Moore High School, Moore, Oklahoma
The tilapia is a member of the family Cichlidae, which is native to tropical or warm waters of Africa, Madagascar, Syria, India, Ceylon and Central and South America. The tilapia has been studied in great detail in areas where it is indigenous, both as a forage form and as a food species for humans. Because of this suitability the tilapia has been transplanted to many warm places over the earth, including the United States. Now, for the first time, a large uncultured population of Sarotherodon aurea has been found to exist in Oklahoma waters.
The purpose of this paper is to report the existence of S. aurea in the Oklahoma City area and the extension of its range into the North Canadian River.
A biological survey of the North Canadian River northwest of Harrah, Oklahoma (SE 21, SW 22, R1E, T12N), on June 7, 1977, revealed 308 specimens of Sarotherodon aurea (Steindachner). The sampling area encompassed about 250 m of the river. The sampling gear was a 5-m minnow seine.
A monthly sampling program was established at the Harrah site in order to monitor the population of S. aurea. Collections during the succeeding months produced 1,101 in July, 268 in August, 82 in October, and 41 in November. Several collections were made during late October and early November by Charles Marshall of the Oklahoma City-County Health Department. Two other collections of S. aurea were reported by personnel from the Oklahoma Department of Wildlife Conservation. During July, G. Wolf reported tilapia in the North Canadian River at Okemah (105 river km downstream). On November 7, 1977, Garland Wright collected 11 specimens using electro-fishing gear in the Deep Fork Arm of Lake Eufaula in the Fountainhead Cove (250 river km downstream).
The range of the S. aurea in the North Canadian River now appears to cover about 383 river km. The farthest upstream collection was made below Lake Overholser (58 river km upstream). The farthest downstream occurrence was in Lake Eufaula (250 river km downstream).

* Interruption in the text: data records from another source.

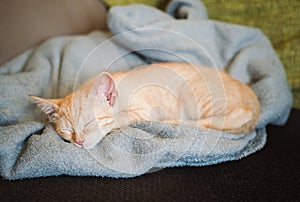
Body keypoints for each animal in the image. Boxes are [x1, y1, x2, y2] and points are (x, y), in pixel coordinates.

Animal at [29, 62, 260, 149]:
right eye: (67, 131)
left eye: (89, 123)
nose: (79, 142)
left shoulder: (142, 108)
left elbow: (123, 117)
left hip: (196, 96)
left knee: (241, 114)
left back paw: (179, 121)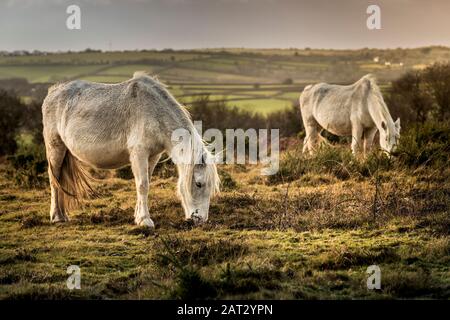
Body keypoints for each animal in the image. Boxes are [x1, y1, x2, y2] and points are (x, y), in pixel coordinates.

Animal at [41, 72, 221, 228]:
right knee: (54, 179)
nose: (200, 220)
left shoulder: (153, 156)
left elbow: (145, 182)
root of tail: (52, 92)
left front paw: (138, 216)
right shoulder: (139, 154)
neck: (155, 111)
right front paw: (145, 220)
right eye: (198, 184)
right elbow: (143, 185)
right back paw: (57, 217)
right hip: (55, 148)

The movement of S. aurea into the North Canadian appears to have taken place between April and June, 1977. Sampling at the Harrah site during June 1976 and January, March and April of 1977 failed to produce this species. A source of the S. aurea could have been the Oklahoma Gas and Electric Company power pool northwest of the Harrah site. A project using S. aurea in that power pool (Horseshoe Lake) was conducted from 1972-1976, but was discontinued in 1976. This species may have escaped from this area.
The S. aurea appear to have carried on successful reproduction in the North Canadian River. This is supported by the size ranges encountered. The smallest fish was 12.7 mm, collected below Lake Overholser, far upstream from the possible point source of introduction. The largest specimen was 292 mm, collected at the Harrah site in July. In most collections, the size ranges indicated at least four age groupings.

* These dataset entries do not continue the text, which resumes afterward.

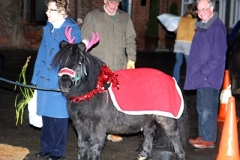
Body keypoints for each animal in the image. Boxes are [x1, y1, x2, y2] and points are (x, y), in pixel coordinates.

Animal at [53, 40, 188, 160]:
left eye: (79, 62)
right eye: (61, 61)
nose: (65, 83)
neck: (93, 91)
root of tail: (171, 79)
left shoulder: (97, 126)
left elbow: (94, 147)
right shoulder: (80, 126)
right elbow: (82, 147)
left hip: (165, 117)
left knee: (174, 135)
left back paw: (180, 155)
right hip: (148, 116)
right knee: (149, 132)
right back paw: (143, 154)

On October 11, 30 dead tilapia were found below the SE 4th Street Sewage Plant in Oklahoma City. A survey of 100 m produced an additional 30 dead tilapia, while no other dead fish were found and seining failed to show any living fish at this time. Water analysis at this time indicated that high ammonia (16 mg/l) was the probable cause of the kill.
Sampling on December 5, 1977, when water temperature was 5.4 C, produced no living specimens, but 13 dead specimens were found, indicating that winter mortality had occurred. The lethal temperature for this species is 13.3 C (1). Sampling
during January and February yielded no additional specimens, possibly indicating the eradication of this species during the severe winter of 1977-78.
The author thanks Dr. Clark Hubbs, University of Texas at Austin, for the identification of the species of tilapia and Charles Marshall for information on collections of the tilapia in the North Canadian River.
1. L. G. McBAY, Proc. 5th Ann. Conf. S.E. Assoc. Game and Fish Comm.; 19-20 (1961).